David Clohessy, national director of the Survivors Network of Those Abused by Priests, says evidence that the bishops hadn't cleaned up their act enraged survivors all over again--and emboldened them. "First, some survivors feel hopeful. When survivors are heard and validated in the courts and the media as we have been in Boston, we gain the strength and courage to come forward to heal ourselves and protect others," he says. "Second, some survivors feel desperate. For a decade, bishops have reassured us that they take abuse allegations seriously, investigate them thoroughly, remove suspected priests, and no longer reassign molesters. The revelations of the past few weeks prove that these reassurances were largely untrue. So, despite the risks of further pain, some survivors are now going public because they feel compelled to do whatever they can to make sure no other child suffers as they did."

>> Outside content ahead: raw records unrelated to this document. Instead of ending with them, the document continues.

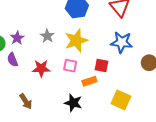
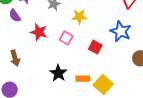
yellow star: (76, 41) -> (79, 17), size x0.7
purple semicircle: (12, 60) -> (15, 16), turned -32
orange rectangle: (89, 81) -> (83, 79), moved

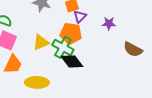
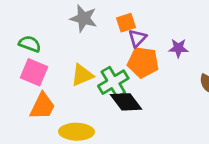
orange pentagon: (71, 33) -> (143, 62), moved
green cross: (63, 47) -> (113, 82), turned 30

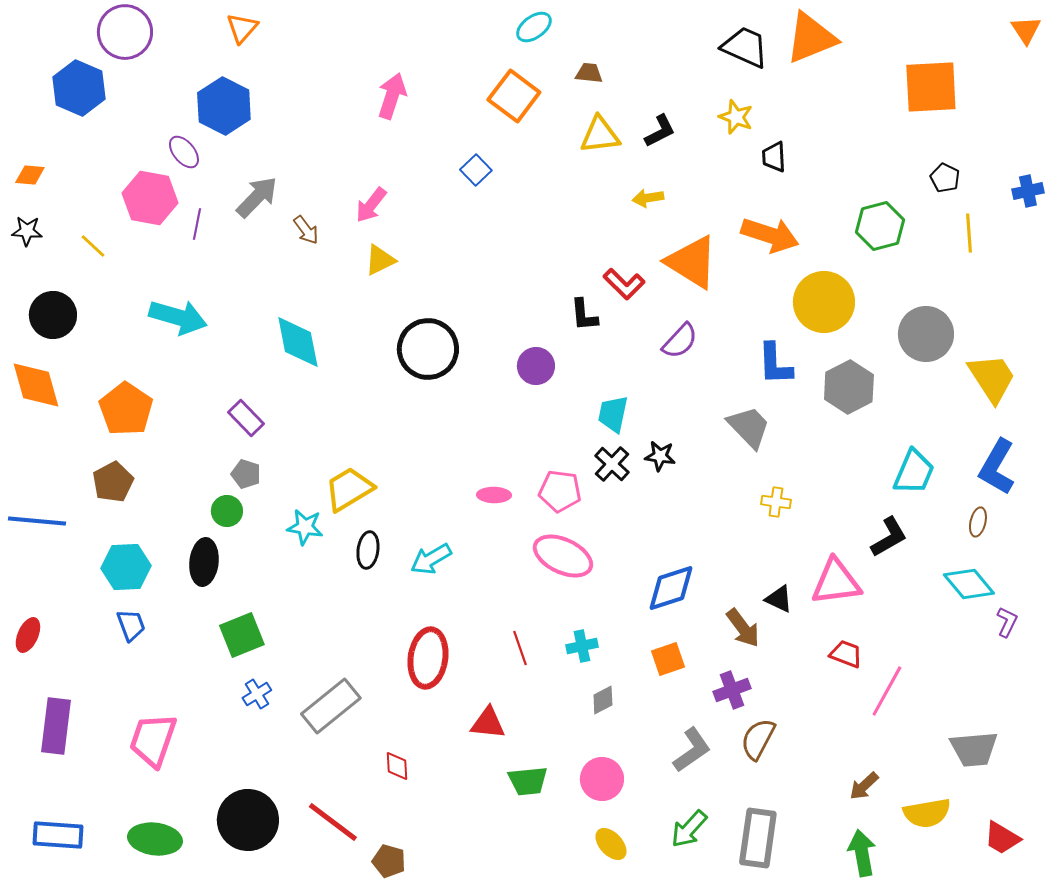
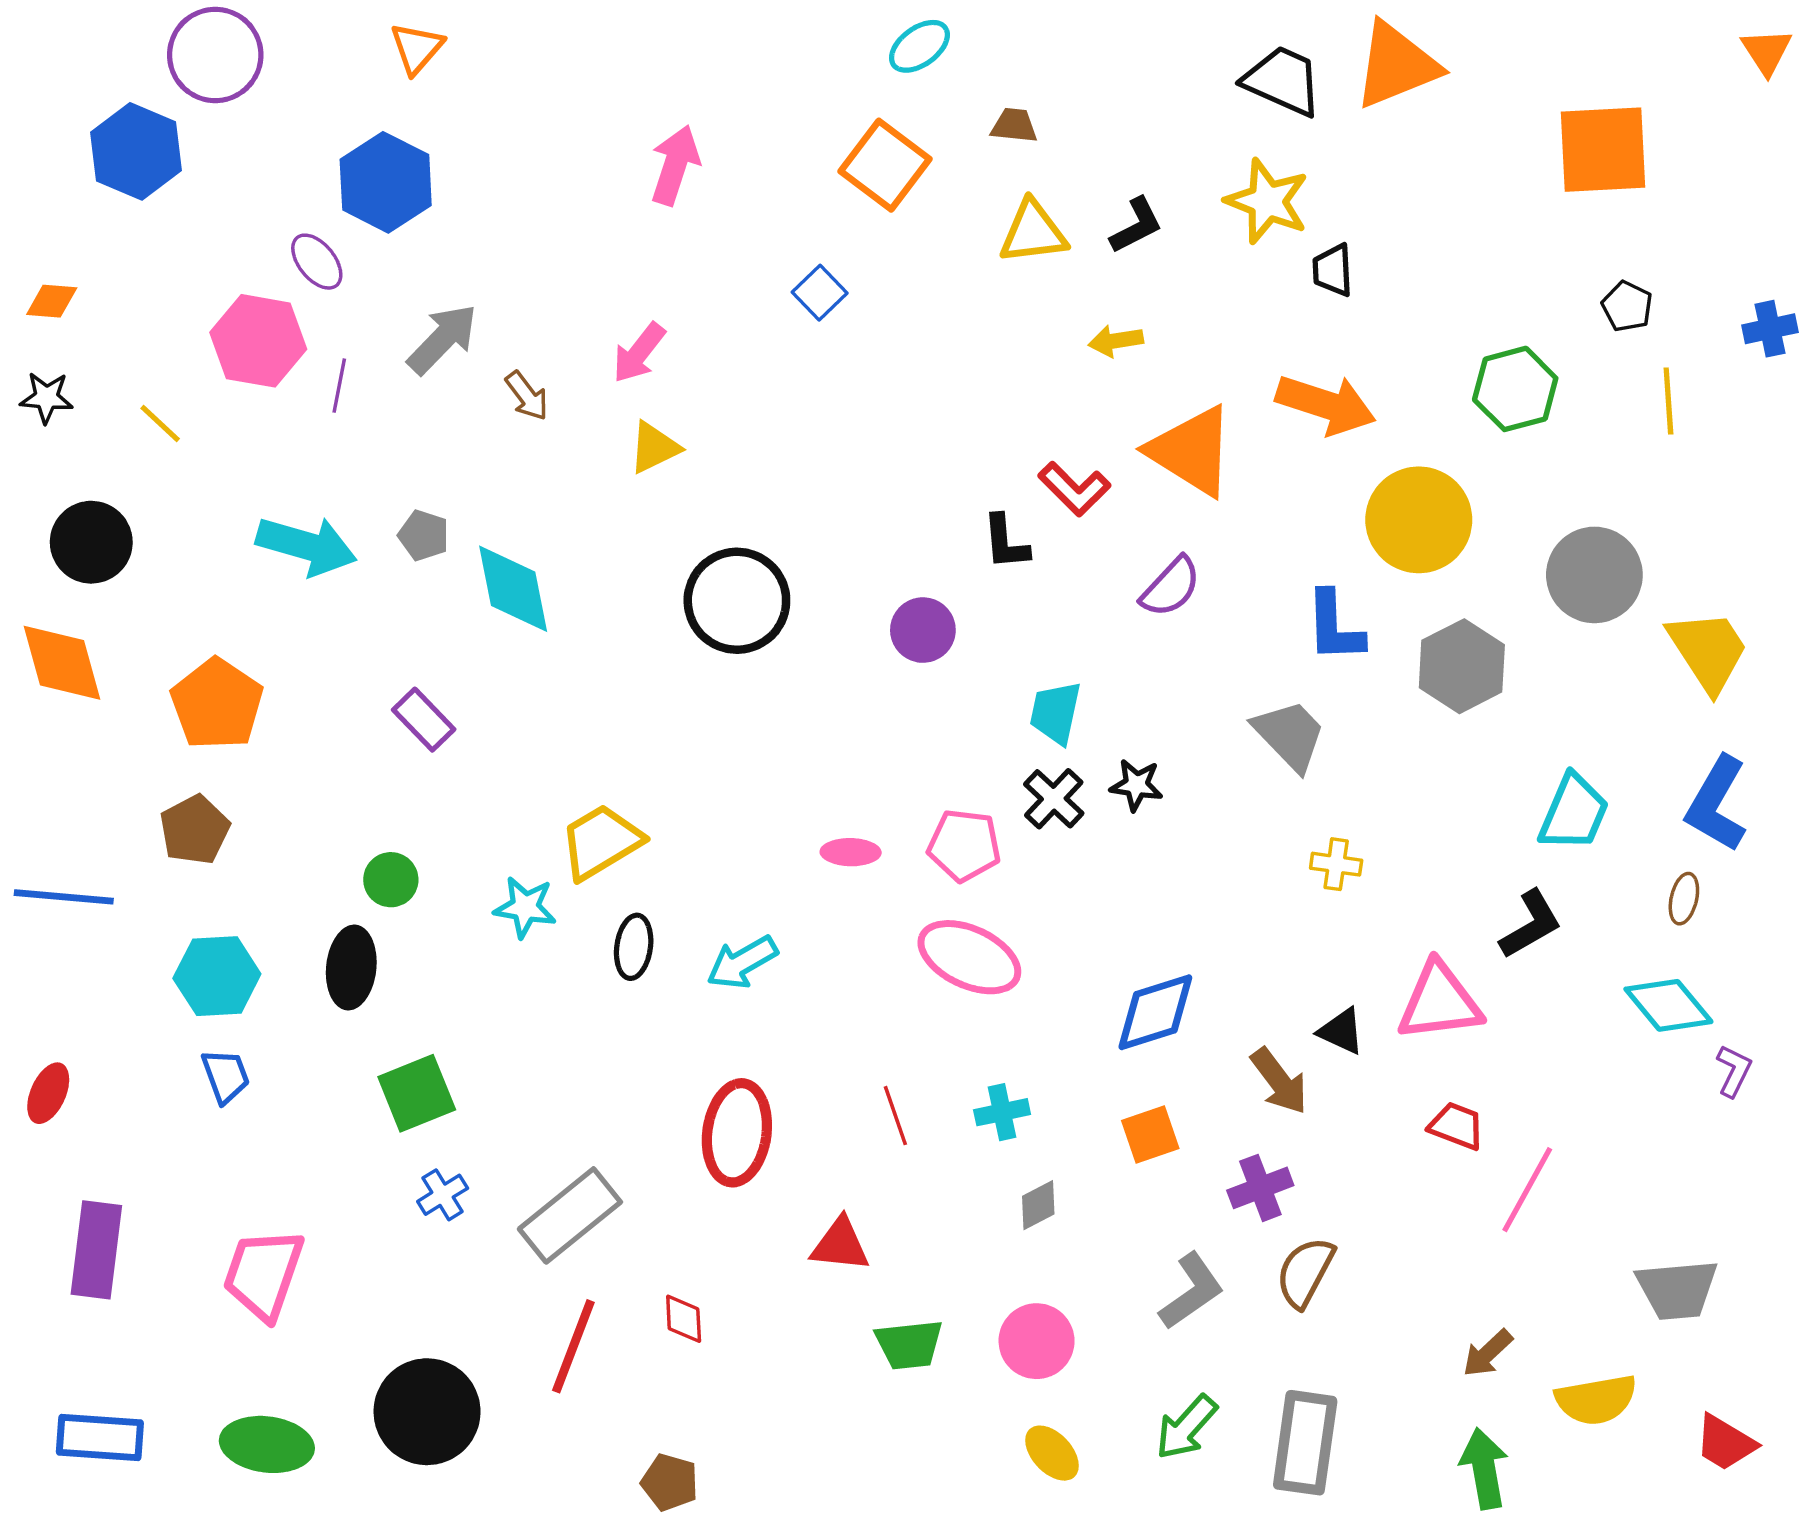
yellow star: (736, 117) -> (1267, 201), size x1.4
gray pentagon: (246, 474) -> (424, 535), moved
red line: (333, 822) -> (573, 1346), moved, turned 74

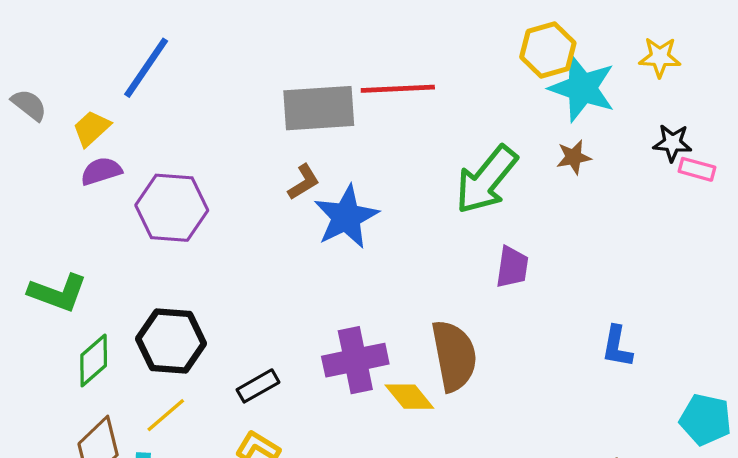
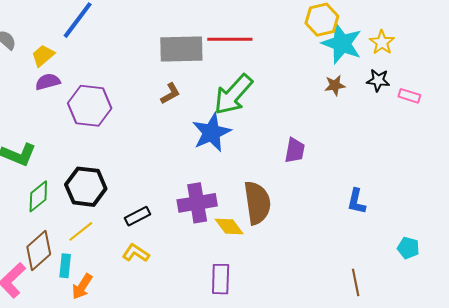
yellow star: (660, 57) -> (382, 42), moved, turned 30
black star: (672, 143) -> (378, 80), moved
green arrow: (486, 180) -> (233, 94), moved
blue star: (346, 217) -> (211, 133), moved
cyan pentagon: (706, 420) -> (408, 248), size x0.7

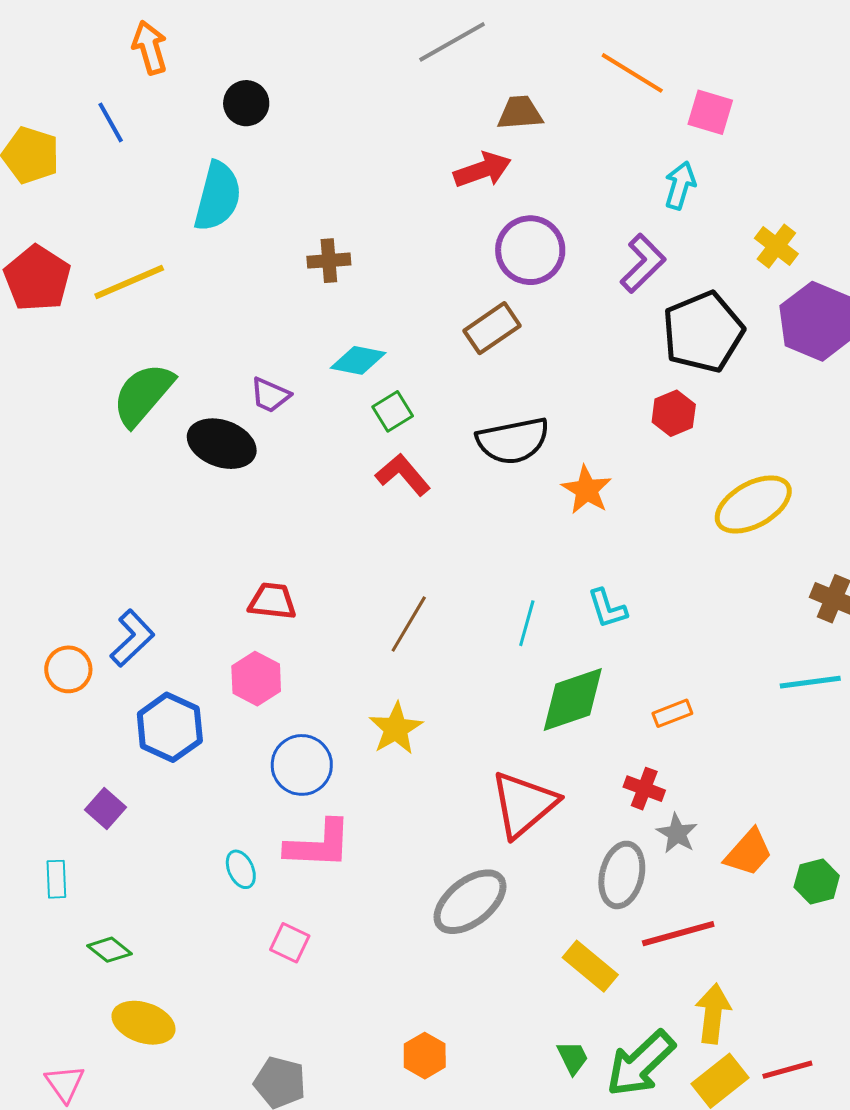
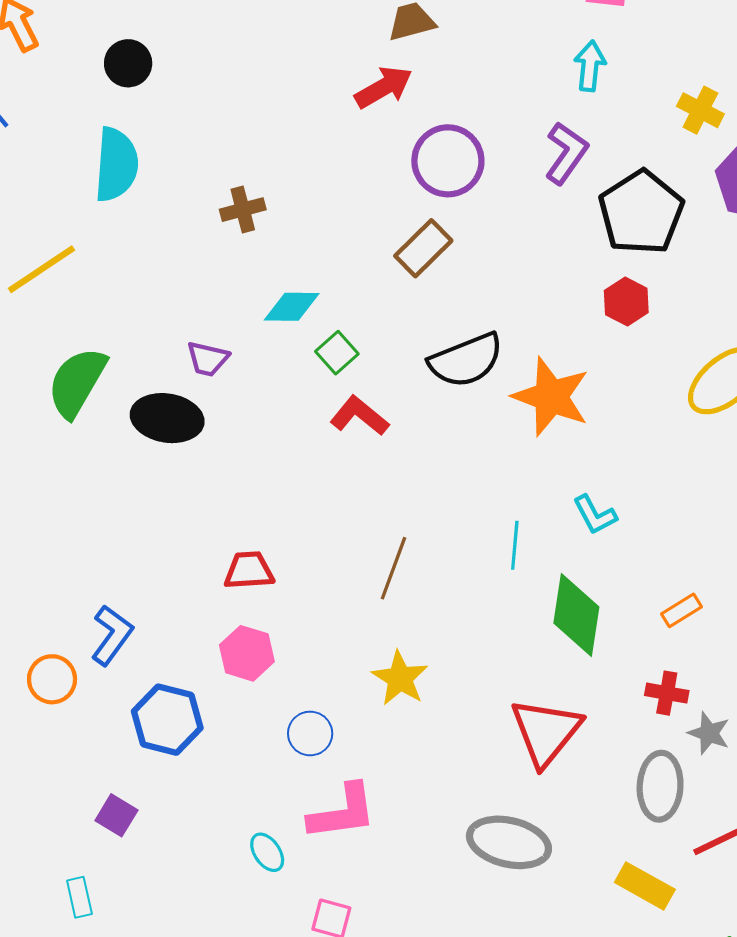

This point leads to another: I certainly assumed the church had dealt with this issue. I'm told today that some dioceses did and that others (such as Boston) may have grudgingly improved their approach to dealing with new allegations but never quite came clean with their old cases--and are now paying the price. To journalists who've come to this issue recently, it may seem inconceivable that church officials would put a premium on keeping this issue quiet instead of dealing with it. But there is a context for that, too.
In the mid-1980s, theologically conservative church officials were trying to avoid The Conversation: that is, a candid discussion of the subculture of homosexuality in the priesthood and the related issues of whether celibacy--and an all-male priesthood, for that matter--are sustainable. For their part, liberals in the media had a Conversation that they were avoiding as well: Why do the vast majority of these priest molestation cases involve boys or male teenagers? To admit this was, in some quarters of the press, tantamount to giving ammunition to homophobes.
Well, the sheer magnitude of the scandal has overwhelmed both of those taboos. One survivor, Terrie Light, coordinator of the Northern California survivors network chapter, wonders if the traumatic events of September 11 are what showed the media the importance of speaking the truth. Whether they did or not, the bishops are now having The Conversation--like it or not. It is being led by none other than Jason Berry, who confronted both sacred cows--the bishops' and the gays'--in an April 3, New York Times op-ed headlined, "Secrets, Celibacy and the Church."
If that means that this story has come full circle, it's all right with me. It's also all right if the explanations for why this story caught on now are not only intertwined, but cumulative.
In his best-selling book "The Tipping Point," Malcolm Gladwell explains how "social epidemics" catch on. His book is full of passages about the differences between "connectors" and "mavens" and "salesmen" as well as the importance of context and the alchemy of what he calls the "stickiness factor." Ultimately, it seems, a handful of people can push an epidemic, or an idea, past the tipping point--if the groundwork has been laid.
It's comforting to think that the work some of us did in the 1980s laid a foundation. I'm not sure it's true, but I want it to be: It was fun covering the 1988 campaign, and I guess my political stories were all right.